TASKS AND EXERCISES:
(1) Answer each question about the letter "Address Depression" on its own line, labeled (a), (b) and (c). (a) In which city was the writer an undergraduate? (b) For how many years did the writer serve as a resident adviser? (c) What did Jordan Nott seek in his time of emotional turmoil?
(2) Retype the passage of the letter "Address Depression" from "I personally understand" to "injustice to students.".
(3) Summarize the letter "Address Depression" in two sentences.
=== EXTRACT ===
Address Depression
I was extremely disappointed to read about the case of Jordan Nott (“Locked out: Lawsuit sheds light on endangering behavior policy,” p. 1) in Tuesday’s paper and the unfortunate University policy that caused him to withdraw from school. As an undergraduate in San Diego, I was a resident adviser for two years and in that time I experienced both the loss of a friend who committed suicide and the trauma of dealing with a resident who attempted to take his own life. These experiences brought me an increased awareness about mental health issues, as well as heightened sensitivity toward those that struggle with depression.
I personally understand that anger, fear, depression and questioning the value of one’s own life are all within the normal range of reactions that come when someone close to you chooses to take his own life. In such a time of emotional turmoil, Jordan showed commendable awareness of his fragile mental condition and sought professional help, only to be punished by a University policy that does a great injustice to students.
=== EXCERPTED DATA ===
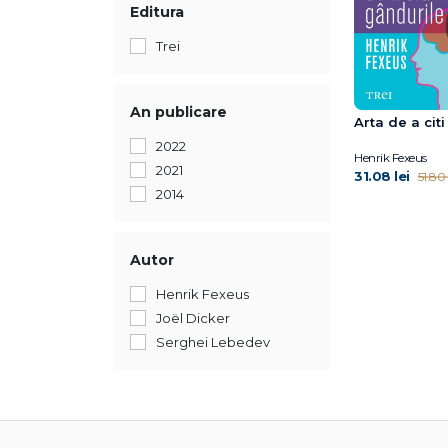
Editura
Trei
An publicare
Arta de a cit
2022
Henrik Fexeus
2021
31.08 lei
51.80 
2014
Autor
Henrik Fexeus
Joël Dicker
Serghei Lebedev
===
=== EXCERPTED DATA ===
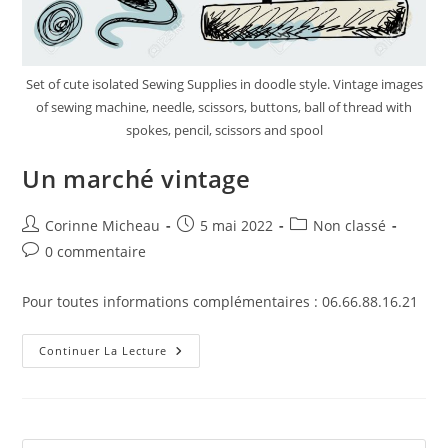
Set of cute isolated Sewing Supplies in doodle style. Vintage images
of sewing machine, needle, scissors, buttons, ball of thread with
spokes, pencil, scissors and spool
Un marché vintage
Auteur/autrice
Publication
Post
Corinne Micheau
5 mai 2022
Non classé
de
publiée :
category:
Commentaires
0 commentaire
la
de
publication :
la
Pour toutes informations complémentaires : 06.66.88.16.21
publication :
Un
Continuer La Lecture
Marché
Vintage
===
ANSWERS BY ITEM:
(1)
(a) San Diego
(b) Two years
(c) Professional help

(2)
I personally understand that anger, fear, depression and questioning the value of one’s own life are all within the normal range of reactions that come when someone close to you chooses to take his own life. In such a time of emotional turmoil, Jordan showed commendable awareness of his fragile mental condition and sought professional help, only to be punished by a University policy that does a great injustice to students.

(3) The writer was extremely disappointed to read about Jordan Nott and the University policy that caused him to withdraw from school. Drawing on experience as a resident adviser who lost a friend to suicide and dealt with a resident's suicide attempt, the writer commends Jordan for seeking professional help and says the policy punished him and does a great injustice to students.